━━ GIVEN INFORMATION ━━

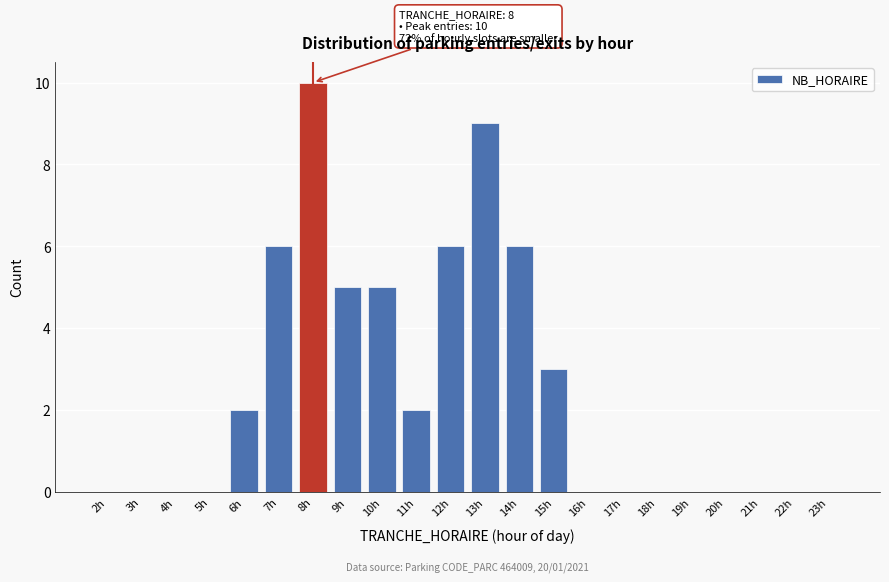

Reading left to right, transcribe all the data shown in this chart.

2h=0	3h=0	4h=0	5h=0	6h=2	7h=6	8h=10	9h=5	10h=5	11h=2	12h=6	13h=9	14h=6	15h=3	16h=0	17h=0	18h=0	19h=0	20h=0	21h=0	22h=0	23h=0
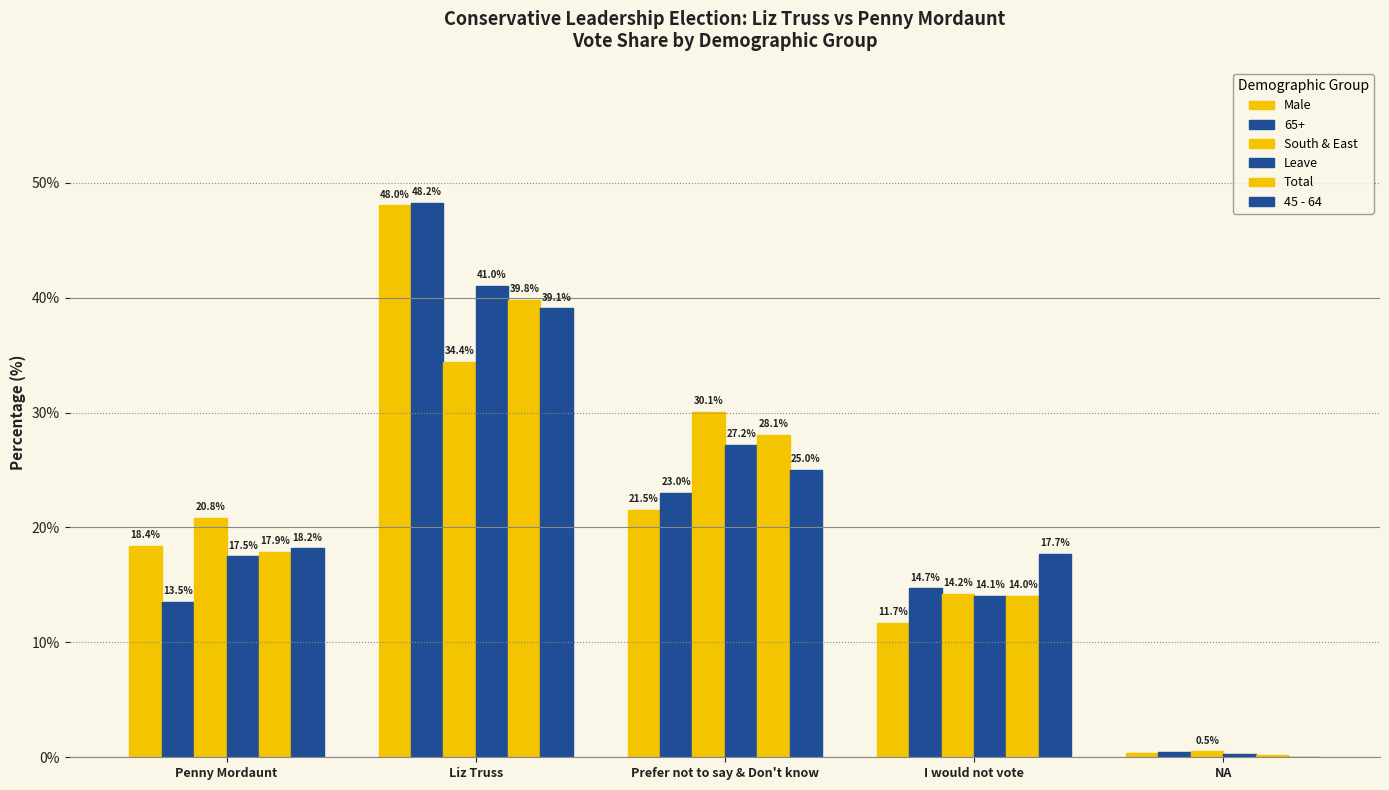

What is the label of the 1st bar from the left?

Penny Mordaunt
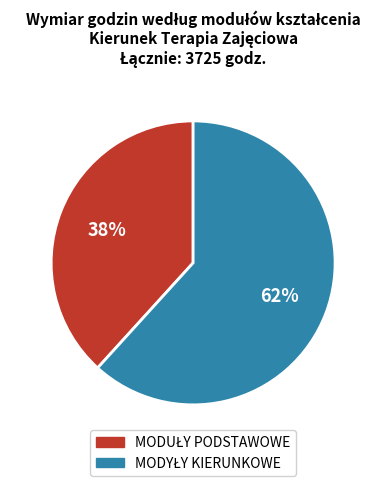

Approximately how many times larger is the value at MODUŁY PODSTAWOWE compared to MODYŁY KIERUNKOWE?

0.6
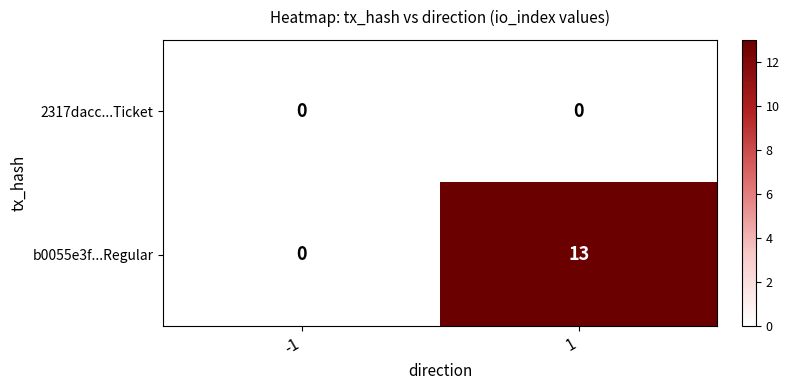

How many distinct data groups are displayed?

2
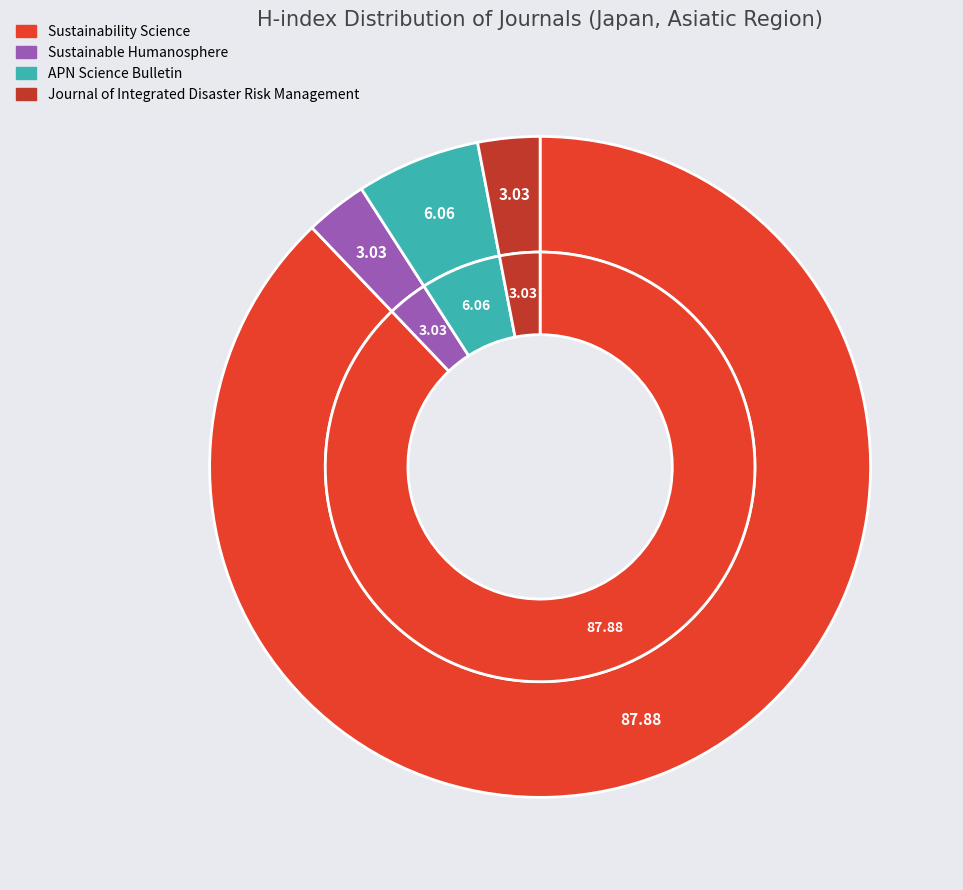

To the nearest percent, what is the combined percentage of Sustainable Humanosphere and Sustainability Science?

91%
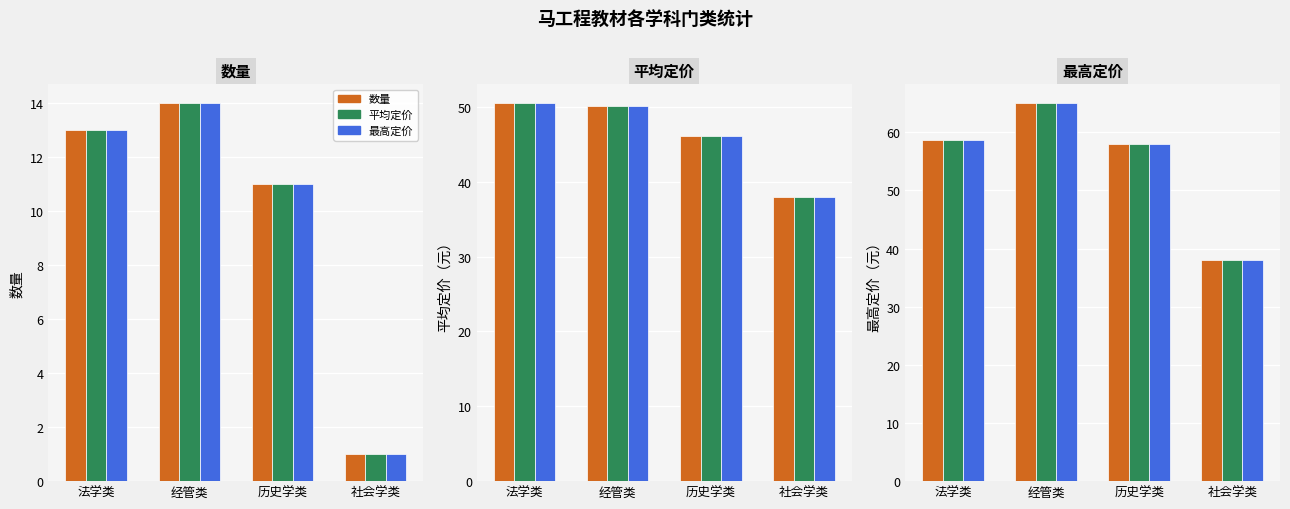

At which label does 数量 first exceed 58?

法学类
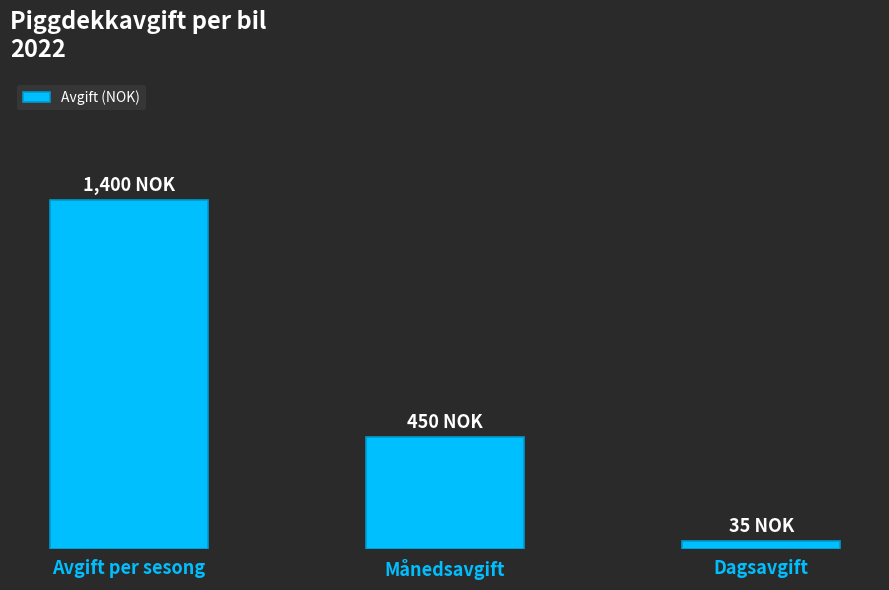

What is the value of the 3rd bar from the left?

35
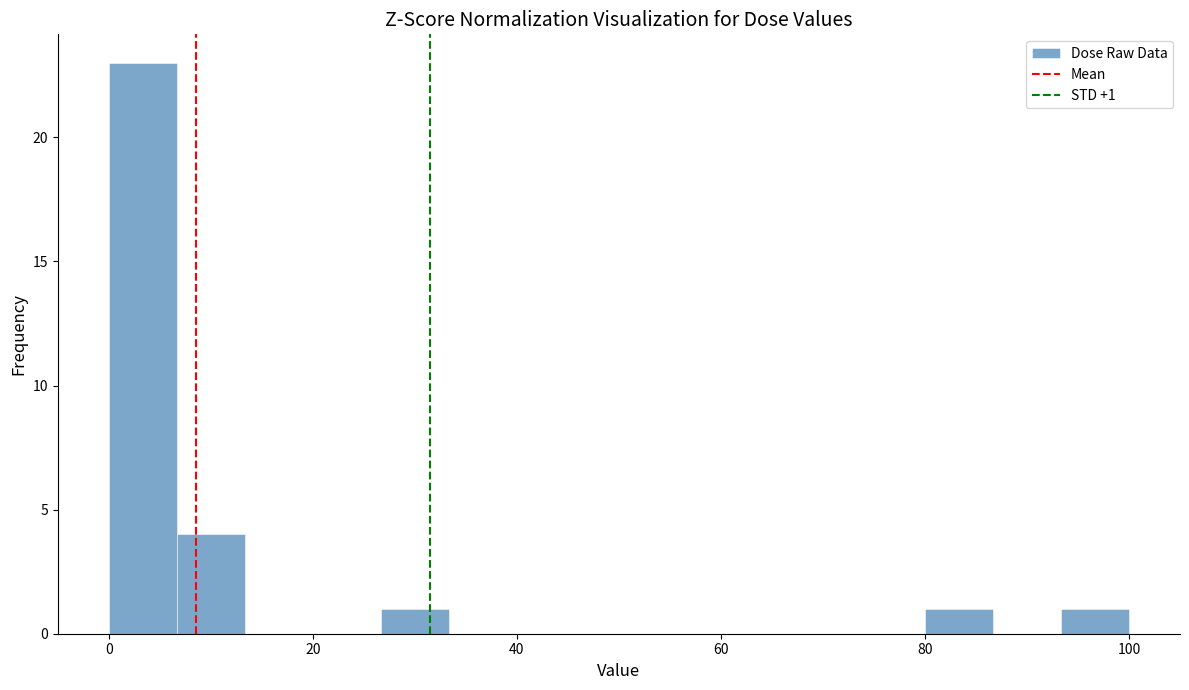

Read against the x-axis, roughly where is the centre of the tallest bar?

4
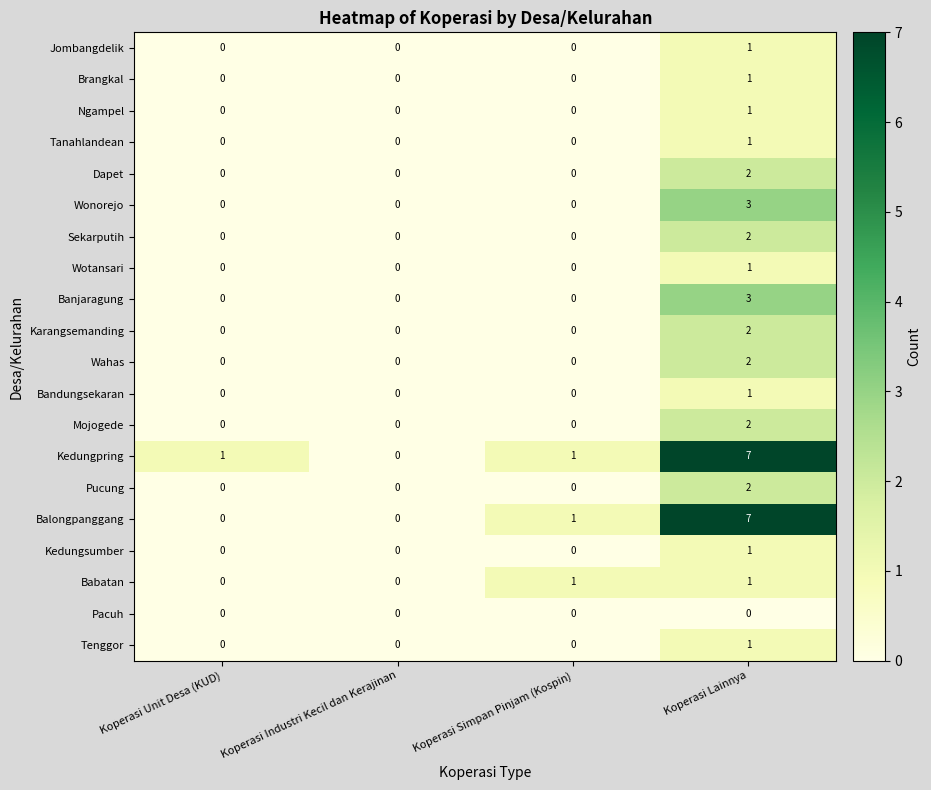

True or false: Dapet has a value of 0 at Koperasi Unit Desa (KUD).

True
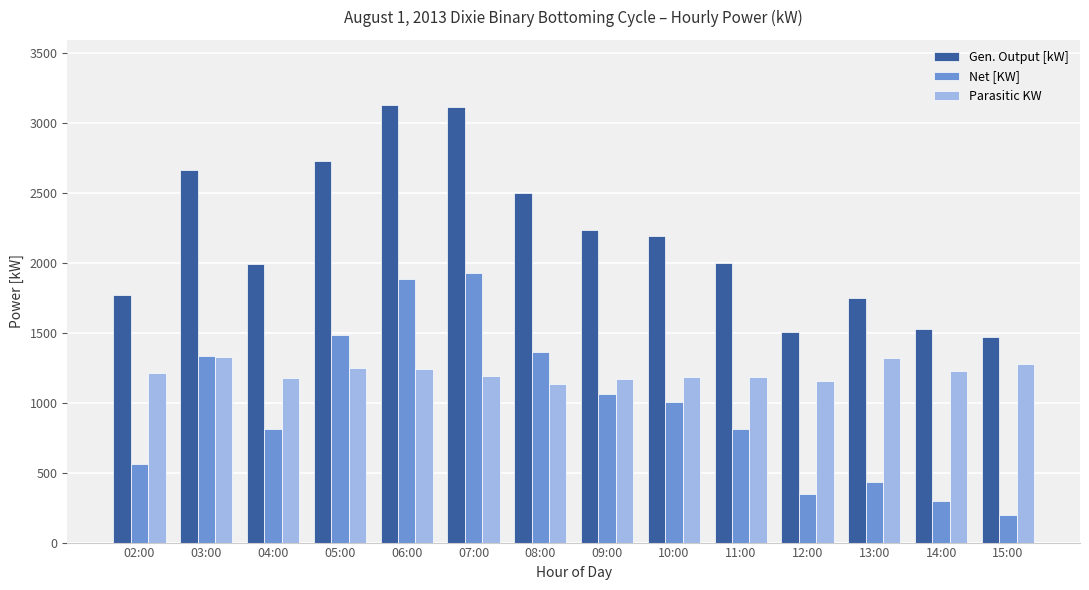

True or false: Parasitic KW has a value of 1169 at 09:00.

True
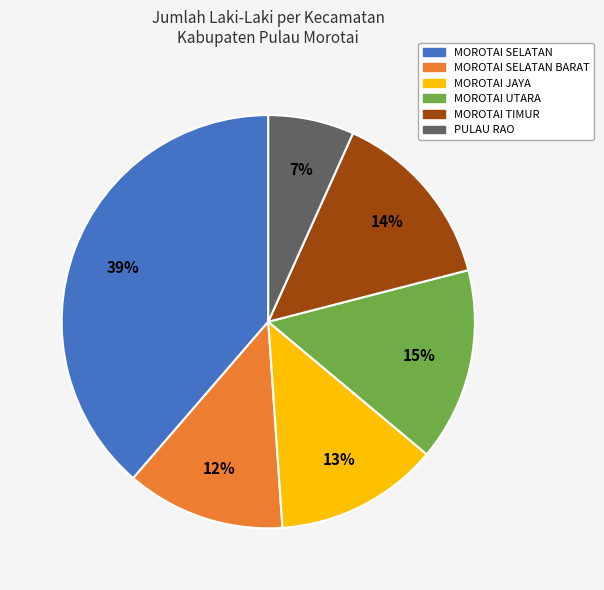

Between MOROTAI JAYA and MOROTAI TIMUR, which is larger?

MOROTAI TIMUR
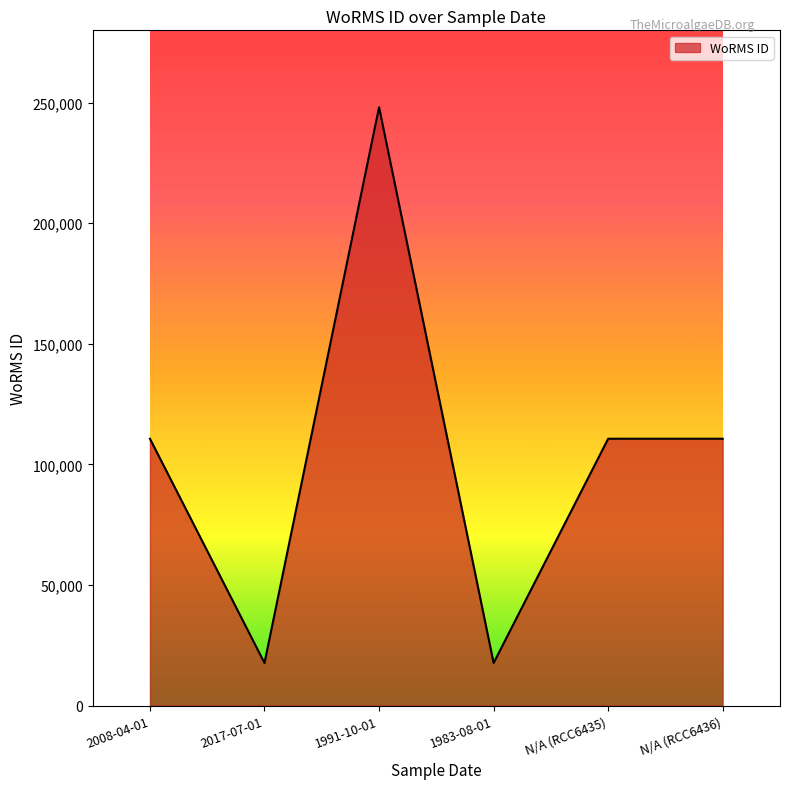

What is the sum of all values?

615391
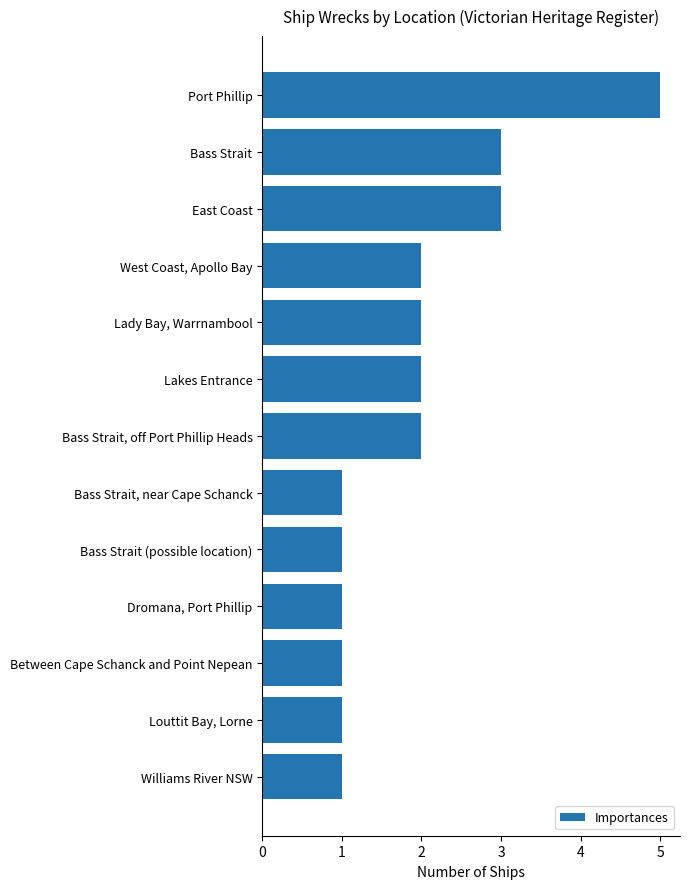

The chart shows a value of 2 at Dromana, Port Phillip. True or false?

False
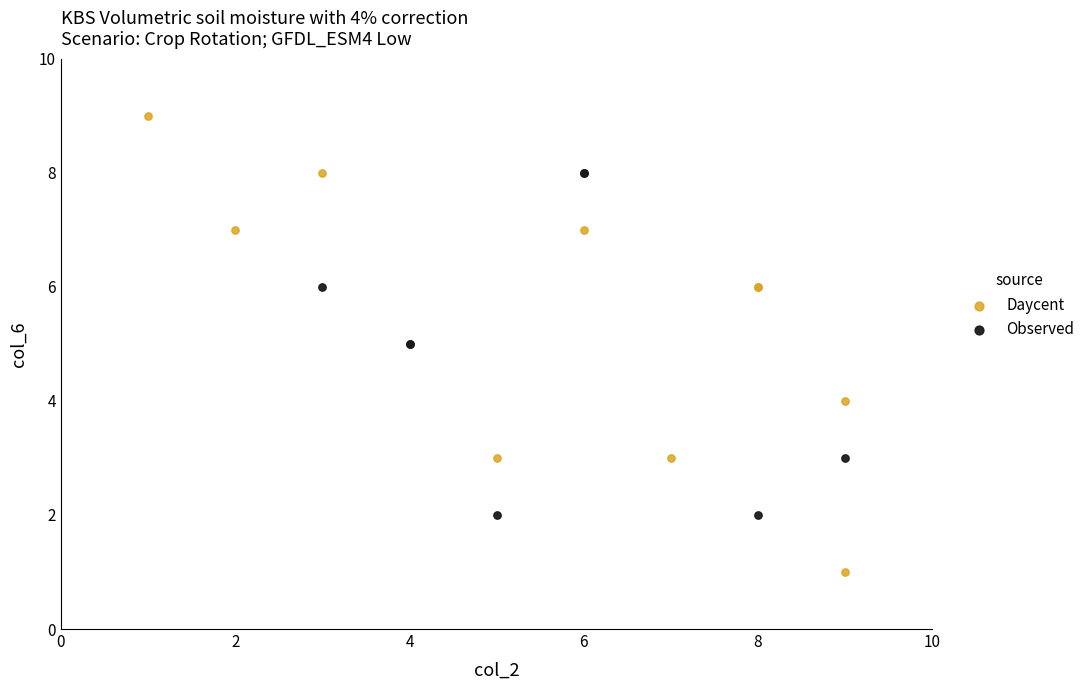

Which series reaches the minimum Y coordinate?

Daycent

━━━

WHAT IS BEING ASKED
How many lines in the items above contain the string "True", with case counting? Reply with the number alone.

RESPONSE TO THIS TASK
5